I was thinking though, I make a lot of my Nana and Mamaw's old recipes (well, they're not difficult recipes) for dinner on a semi-regular basis, especially in the summer.  I make their green beans, okra, and corn bread among others.  I hardly ever remember to share those recipes on here.  So tonight I am sharing my family recipes for green beans and corn.  I don't make huge batches of these as Nana and Mamaw did, but I don't have a huge family to feed, and I don't can or freeze my food like they did.  You should try these recipes now while the fresh summer produce is still available.

Fresh Green Beans

1 1/2-2 lbs fresh green beans (my Nana says blue lake are the best but I just get whatever they have at the store)
1-2 chicken bouillon cubes
2 cloves garlic, minced
1/4 tsp onion powder
1-2 Tbsp bacon grease (optional, if you save bacon grease this is the perfect way to use it)

Start by breaking the beans.  Break each end off of the bean and discard it and remove the strings if necessary.  Break the beans into 1-1 1/2 inch pieces and toss them into a pot.  Once all the beans are broken cover the beans with water plus about 2 inches more.  Put them on the stove on high and bring to a boil.  Reduce the heat to about medium and let the beans cook for about 20 minutes.  After 20 minutes drain most of the water out except just enough to cover the beans.  Add the bouillon, garlic, onion powder, and bacon grease and place the pot back on the heat.  Let the beans cook down until they are tender and delicious.  It takes mine about 15 minutes more.

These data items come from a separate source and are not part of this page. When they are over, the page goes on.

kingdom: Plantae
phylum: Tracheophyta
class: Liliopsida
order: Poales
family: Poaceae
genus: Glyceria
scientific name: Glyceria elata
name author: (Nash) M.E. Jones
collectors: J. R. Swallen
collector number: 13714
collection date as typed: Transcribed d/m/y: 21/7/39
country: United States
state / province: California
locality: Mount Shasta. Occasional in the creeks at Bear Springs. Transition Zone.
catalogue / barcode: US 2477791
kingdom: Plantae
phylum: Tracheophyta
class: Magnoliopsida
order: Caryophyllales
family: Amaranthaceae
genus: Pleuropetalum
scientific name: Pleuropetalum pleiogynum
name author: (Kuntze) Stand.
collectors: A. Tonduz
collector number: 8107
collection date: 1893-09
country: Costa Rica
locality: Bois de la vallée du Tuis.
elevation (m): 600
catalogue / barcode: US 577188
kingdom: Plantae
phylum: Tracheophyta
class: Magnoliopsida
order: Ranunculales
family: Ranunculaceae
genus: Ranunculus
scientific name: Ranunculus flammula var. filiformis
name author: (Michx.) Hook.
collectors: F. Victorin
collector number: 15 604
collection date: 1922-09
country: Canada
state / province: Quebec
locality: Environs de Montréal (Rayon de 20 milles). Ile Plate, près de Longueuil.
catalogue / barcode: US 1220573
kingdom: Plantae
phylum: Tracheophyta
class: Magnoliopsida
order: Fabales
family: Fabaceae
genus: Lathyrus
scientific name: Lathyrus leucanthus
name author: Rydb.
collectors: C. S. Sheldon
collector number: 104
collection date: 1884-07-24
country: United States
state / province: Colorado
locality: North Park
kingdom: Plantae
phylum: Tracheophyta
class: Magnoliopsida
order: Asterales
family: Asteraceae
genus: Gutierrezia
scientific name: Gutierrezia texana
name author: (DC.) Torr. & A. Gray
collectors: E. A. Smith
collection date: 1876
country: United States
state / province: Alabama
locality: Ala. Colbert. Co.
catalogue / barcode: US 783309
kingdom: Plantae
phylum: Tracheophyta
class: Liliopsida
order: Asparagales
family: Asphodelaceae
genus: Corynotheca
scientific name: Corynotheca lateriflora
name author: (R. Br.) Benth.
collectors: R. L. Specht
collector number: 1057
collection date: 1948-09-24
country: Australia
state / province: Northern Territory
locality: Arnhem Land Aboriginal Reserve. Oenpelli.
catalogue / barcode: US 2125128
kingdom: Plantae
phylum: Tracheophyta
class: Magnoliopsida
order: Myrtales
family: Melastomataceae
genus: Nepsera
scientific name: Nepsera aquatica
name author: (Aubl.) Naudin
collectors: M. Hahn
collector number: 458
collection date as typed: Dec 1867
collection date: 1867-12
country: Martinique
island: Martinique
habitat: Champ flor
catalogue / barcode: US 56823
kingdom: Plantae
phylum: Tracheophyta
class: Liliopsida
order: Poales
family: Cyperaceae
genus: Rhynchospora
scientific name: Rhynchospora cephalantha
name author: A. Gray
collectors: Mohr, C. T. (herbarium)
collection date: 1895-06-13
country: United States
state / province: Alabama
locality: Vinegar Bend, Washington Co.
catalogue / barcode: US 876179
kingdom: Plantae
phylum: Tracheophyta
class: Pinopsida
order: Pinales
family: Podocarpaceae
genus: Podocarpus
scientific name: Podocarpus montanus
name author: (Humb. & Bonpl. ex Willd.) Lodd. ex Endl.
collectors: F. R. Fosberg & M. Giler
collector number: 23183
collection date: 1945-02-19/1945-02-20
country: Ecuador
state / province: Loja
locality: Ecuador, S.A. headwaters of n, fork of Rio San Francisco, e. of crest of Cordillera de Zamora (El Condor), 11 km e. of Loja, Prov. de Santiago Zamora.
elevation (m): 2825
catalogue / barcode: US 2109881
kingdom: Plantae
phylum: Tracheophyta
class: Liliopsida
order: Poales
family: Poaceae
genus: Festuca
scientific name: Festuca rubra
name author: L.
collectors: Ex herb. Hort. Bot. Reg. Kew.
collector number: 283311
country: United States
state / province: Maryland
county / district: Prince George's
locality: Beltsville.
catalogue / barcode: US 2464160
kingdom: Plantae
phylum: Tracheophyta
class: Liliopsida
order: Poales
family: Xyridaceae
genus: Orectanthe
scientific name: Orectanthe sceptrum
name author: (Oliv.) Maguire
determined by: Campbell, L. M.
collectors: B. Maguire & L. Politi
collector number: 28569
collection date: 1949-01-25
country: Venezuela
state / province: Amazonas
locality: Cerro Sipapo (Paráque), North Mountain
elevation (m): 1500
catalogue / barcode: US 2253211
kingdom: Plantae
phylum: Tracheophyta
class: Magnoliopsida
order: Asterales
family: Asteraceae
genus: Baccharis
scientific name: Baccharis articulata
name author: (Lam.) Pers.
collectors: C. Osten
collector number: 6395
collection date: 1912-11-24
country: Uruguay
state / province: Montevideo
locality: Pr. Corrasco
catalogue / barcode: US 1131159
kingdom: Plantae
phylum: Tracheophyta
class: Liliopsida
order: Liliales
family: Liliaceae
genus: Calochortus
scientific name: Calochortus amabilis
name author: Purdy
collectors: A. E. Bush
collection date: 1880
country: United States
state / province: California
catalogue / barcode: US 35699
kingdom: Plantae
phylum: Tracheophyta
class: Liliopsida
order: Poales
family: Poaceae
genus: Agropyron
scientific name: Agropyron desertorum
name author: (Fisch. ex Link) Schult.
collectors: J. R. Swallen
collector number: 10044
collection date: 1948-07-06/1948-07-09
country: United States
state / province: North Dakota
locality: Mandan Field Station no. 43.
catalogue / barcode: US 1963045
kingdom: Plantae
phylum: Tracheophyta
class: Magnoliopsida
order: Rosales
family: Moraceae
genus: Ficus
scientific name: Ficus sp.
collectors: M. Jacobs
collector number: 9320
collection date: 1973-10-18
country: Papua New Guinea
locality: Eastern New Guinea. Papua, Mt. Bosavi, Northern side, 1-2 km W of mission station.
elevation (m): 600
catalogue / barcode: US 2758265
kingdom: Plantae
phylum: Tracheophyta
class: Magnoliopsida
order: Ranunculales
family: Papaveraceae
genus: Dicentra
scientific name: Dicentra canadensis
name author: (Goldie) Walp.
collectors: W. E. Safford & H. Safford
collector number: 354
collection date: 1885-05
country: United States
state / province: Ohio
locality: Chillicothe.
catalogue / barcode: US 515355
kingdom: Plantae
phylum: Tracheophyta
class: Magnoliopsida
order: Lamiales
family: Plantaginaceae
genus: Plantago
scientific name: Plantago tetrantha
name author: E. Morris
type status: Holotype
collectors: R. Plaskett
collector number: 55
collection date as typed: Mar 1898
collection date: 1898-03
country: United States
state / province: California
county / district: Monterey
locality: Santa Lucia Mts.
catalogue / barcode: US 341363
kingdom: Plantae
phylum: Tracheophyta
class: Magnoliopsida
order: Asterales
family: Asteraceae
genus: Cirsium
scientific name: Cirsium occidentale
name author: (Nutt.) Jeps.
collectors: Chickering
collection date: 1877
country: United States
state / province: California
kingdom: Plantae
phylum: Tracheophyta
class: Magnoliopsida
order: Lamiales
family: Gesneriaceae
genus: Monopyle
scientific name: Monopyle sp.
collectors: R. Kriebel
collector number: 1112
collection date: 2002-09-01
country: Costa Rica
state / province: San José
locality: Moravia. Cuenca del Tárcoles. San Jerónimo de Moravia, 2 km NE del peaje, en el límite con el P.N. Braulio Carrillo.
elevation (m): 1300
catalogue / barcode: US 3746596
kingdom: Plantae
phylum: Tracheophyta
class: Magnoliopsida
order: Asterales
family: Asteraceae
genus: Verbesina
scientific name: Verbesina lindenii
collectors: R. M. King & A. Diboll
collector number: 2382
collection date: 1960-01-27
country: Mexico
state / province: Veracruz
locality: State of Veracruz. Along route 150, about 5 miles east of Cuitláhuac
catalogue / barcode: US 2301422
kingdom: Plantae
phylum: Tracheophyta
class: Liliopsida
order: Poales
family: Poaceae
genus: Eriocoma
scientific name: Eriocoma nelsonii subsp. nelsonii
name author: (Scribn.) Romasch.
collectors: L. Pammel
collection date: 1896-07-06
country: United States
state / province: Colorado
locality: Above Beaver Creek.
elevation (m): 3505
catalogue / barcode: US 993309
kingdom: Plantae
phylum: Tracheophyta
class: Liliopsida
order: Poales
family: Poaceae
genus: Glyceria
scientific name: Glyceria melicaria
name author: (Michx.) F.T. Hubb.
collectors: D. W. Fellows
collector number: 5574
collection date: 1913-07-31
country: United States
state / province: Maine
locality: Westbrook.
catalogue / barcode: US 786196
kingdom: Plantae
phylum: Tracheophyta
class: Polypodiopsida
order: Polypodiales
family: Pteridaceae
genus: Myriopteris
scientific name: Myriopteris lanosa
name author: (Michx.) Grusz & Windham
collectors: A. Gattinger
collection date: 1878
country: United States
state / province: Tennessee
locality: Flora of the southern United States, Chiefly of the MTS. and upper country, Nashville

Serve them hot with pretty much anything.  Sorry, I forgot to take pictures of this as it was happening as I had company.

Corn Off the Cob

12 ears of corn
1/4 cup butter or margarine (Nana uses margarine, I use unsalted butter so I add some salt to mine)

Shuck the husk off of each ear of corn.  Watch for worms which sometimes get into the corn.  Carefully remove as many of the silks as possible.  Remove the corn from each ear using either a knife or a specialty device.  (Pampered Chef has this little gadget for $8.50 that makes this job so easy you'll want to eat corn more often.)  Once all of the kernels are removed put them in a large, microwave-safe bowl.  Add the butter and about 3/4 cup water and microwave for about 20 minutes, stopping to stir every 5 minutes.  Once the corn has cooked place the bowl in the sink with a few inches of cold water and let it cool for about 15-20 minutes.  When the corn is cool enough to handle, divide it evenly into 4 quart sized freezer bags.  Press the air out and seal the bags, then flatten the bags as much as possible and lay them on a small baking sheet.  Place the bags in the freezer and save the corn until you're ready to serve it with dinner.  To serve thaw overnight in the fridge or defrost in the microwave.  Pour the corn out of the bag into a sauce pan and heat on medium-high until thoroughly heated.  Serve hot, again with pretty much anything.  You can season with salt and pepper on the plate if you wish.  I also don't have pictures of this, but you'll find it looks similar to a cross between canned corn and canned creamed corn.  The juices from cutting the corn off the cob mix with the butter to become slightly creamy.